Oracle's stock is down 25% this year as investors question whether the company can compete with larger cloud rivals like Amazon while taking on significant debt for AI infrastructure. The company raised $50 billion in debt and equity in January and executives said during the last earnings call that no further debt would be raised in 2026.

Our take: This is the human cost of the AI gold rush laid bare. Oracle is cutting nearly one in five employees to fund infrastructure that may or may not pay off. It is a pattern we are seeing across big tech: jobs displaced not by AI doing the work, but by the sheer capital required to build AI capacity. UK businesses should take note - AI transformation is expensive, and the costs are not always where you expect them.

OpenAI Brings Conversational Ads to ChatGPT via Smartly Partnership

Six weeks after launching static advertisements inside ChatGPT for free-tier users, OpenAI is escalating its ad strategy. The company has partnered with Helsinki-based Smartly to build conversational, interactive ad units that respond to users in turn, rather than sitting passively beside a response.

The initial ad pilot has already crossed $100 million in annualised revenue with over 600 advertisers, reaching fewer than a fifth of eligible users. Criteo is serving as OpenAI's first formal ad-tech partner, connecting 17,000 advertisers to ChatGPT's inventory. Anthropic, maker of Claude, has positioned itself as the ad-free alternative.

Our take: This is a pivotal moment for the AI assistant market. OpenAI is betting users will tolerate ads that talk back to them inside a tool they rely on for work and research. Anthropic is making the opposite bet. For businesses using ChatGPT as a work tool, the question is whether you want your AI assistant to also be a salesperson. The split between ad-funded and subscription-only AI is now real.

Baidu Robotaxis Freeze Mid-Ride in Wuhan, Trapping Over 100 Passengers

More than 100 Baidu Apollo Go robotaxis stopped mid-traffic in the Chinese city of Wuhan due to a system-wide failure, trapping passengers inside vehicles and causing highway collisions. Videos shared on social media showed vehicles halted in moving traffic with passengers unable to exit safely.

Wuhan police confirmed the incident was caused by a "system failure" and said services have since resumed. The incident has reignited safety concerns about autonomous vehicle deployment at scale, particularly in densely populated urban areas.

Our take: This is exactly the kind of incident that can set an entire industry back. When one system failure can immobilise an entire fleet simultaneously, the risk profile is fundamentally different from individual car breakdowns. UK policymakers drafting autonomous vehicle regulations should study this closely. The technology works until it does not, and when it fails, it fails everywhere at once.

Q1 2026 Venture Funding Hits $300bn All-Time Record, AI Takes 80%

Crunchbase data shows investors poured $300 billion into 6,000 startups globally in Q1 2026, up more than 150% quarter-on-quarter and year-on-year. That single quarter equals nearly 70% of all venture capital deployed across the whole of 2025.

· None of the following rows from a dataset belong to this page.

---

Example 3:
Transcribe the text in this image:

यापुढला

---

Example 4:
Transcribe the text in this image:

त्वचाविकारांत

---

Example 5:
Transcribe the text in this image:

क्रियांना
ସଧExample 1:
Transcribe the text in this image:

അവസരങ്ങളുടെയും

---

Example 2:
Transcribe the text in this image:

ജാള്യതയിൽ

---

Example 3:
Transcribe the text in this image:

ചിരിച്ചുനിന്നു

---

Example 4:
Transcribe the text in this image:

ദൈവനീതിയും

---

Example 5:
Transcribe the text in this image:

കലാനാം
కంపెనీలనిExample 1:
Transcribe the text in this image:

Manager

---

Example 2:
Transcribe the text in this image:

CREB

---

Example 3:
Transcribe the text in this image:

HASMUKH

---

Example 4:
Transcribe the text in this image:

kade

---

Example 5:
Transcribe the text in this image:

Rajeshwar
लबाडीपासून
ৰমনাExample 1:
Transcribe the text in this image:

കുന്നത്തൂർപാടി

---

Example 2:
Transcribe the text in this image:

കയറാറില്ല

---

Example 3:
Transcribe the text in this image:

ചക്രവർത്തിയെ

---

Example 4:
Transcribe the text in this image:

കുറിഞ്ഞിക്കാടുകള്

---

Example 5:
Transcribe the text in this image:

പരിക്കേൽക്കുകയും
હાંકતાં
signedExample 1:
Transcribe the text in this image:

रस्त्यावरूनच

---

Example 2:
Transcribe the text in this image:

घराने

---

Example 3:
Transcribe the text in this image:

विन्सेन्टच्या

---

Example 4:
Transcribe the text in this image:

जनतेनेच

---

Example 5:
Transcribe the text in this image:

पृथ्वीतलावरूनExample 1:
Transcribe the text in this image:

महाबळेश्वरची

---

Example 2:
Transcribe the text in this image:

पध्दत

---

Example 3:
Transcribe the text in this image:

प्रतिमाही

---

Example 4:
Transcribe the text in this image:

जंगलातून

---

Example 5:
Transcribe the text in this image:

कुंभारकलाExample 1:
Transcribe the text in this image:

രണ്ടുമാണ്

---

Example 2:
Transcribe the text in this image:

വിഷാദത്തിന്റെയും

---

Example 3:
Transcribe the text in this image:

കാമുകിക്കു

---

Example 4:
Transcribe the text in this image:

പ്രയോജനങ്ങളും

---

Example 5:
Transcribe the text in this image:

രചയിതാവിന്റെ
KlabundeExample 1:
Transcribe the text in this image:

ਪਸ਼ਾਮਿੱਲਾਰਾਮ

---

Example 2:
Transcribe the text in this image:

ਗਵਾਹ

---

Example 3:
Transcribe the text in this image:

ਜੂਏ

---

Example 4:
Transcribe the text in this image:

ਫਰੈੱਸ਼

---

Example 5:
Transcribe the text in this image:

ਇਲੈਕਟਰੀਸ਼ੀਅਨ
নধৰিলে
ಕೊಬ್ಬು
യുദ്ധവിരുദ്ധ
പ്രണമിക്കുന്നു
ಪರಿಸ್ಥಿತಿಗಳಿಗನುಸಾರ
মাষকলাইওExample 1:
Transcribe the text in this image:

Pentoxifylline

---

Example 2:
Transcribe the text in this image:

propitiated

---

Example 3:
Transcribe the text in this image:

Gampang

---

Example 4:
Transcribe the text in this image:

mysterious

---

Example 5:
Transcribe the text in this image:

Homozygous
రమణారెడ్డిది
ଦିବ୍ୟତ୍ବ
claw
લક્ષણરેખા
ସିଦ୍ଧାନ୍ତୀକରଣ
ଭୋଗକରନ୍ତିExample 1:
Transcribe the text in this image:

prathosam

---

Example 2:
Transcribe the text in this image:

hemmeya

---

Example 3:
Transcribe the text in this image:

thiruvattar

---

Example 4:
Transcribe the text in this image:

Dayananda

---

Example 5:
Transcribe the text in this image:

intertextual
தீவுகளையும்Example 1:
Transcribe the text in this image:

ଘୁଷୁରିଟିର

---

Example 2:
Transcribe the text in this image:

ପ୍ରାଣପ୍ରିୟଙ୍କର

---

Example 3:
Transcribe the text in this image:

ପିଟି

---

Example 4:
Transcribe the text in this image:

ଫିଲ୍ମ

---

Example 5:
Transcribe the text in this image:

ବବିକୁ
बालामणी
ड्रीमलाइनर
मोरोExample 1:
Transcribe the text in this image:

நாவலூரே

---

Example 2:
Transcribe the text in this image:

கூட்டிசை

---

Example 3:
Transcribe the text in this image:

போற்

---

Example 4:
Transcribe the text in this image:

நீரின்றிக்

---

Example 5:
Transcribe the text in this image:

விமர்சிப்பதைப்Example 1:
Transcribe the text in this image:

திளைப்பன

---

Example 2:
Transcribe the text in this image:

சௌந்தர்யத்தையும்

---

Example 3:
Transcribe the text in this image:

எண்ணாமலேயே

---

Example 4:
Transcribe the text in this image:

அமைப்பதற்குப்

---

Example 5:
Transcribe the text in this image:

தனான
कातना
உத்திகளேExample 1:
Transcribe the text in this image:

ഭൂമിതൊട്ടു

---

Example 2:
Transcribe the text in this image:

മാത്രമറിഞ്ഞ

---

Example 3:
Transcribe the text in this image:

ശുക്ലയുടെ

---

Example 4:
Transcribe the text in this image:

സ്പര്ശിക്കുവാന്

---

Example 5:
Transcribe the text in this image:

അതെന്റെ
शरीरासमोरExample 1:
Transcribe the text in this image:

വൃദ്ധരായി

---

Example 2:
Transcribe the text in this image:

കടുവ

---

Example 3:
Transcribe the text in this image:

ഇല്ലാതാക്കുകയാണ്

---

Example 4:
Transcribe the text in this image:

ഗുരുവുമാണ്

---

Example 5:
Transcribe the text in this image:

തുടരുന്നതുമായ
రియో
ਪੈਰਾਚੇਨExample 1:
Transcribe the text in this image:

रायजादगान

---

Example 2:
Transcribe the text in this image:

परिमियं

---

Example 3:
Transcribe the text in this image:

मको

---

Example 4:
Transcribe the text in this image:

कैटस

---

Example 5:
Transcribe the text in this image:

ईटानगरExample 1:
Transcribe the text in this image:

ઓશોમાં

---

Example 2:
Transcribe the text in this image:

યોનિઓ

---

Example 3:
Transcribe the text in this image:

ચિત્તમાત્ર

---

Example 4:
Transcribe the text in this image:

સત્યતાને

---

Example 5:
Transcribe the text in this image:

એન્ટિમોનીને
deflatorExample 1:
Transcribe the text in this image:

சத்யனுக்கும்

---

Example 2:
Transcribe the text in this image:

AI dominated the numbers, accounting for $242 billion or 80% of total funding. Four of the five largest venture rounds ever were closed this quarter: OpenAI ($122bn), Anthropic ($30bn), xAI ($20bn), and Waymo ($16bn). These four deals alone represented 65% of all global venture investment in the period.

Our take: These figures are almost beyond comprehension. The concentration of capital in a handful of frontier AI companies is unprecedented in the history of technology investment. For UK businesses, the practical impact is clear: the tools, infrastructure, and capabilities being built with this money will reshape every sector. The question is not whether to engage with AI, but how quickly you can build the internal capability to use it.